(Beginning of Information provided)
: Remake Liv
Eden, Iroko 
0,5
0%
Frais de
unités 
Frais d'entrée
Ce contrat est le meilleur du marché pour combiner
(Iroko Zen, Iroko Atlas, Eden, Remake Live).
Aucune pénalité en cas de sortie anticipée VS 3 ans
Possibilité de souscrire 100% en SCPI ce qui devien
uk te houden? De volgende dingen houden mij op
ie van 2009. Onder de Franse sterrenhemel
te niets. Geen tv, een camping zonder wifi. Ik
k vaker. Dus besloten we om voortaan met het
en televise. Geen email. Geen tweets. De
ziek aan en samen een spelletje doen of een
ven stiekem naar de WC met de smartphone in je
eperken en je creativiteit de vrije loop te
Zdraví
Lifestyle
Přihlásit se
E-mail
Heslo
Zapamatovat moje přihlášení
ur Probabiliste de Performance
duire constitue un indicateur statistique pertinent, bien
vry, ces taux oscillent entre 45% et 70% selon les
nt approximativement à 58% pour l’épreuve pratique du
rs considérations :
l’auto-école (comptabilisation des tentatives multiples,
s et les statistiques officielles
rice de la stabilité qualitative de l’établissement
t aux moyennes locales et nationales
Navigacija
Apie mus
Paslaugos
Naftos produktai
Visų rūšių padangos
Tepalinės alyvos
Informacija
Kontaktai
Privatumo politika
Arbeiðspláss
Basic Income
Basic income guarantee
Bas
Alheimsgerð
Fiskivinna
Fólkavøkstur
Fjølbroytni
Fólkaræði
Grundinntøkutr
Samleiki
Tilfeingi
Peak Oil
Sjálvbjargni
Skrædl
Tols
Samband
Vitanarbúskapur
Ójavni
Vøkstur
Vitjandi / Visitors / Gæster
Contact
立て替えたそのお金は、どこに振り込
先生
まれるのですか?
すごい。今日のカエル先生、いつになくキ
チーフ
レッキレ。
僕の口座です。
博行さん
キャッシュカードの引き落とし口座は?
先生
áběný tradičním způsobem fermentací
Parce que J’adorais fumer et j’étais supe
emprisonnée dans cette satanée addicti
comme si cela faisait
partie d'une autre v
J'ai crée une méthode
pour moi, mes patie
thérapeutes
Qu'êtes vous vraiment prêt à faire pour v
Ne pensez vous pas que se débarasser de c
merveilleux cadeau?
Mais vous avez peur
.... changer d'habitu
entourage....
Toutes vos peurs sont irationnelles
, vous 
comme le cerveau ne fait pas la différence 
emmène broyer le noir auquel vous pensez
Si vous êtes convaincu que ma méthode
(End of Information provided)
Copy out every line of the entries where the string "Basic" shows up.

Basic Income
Basic income guarantee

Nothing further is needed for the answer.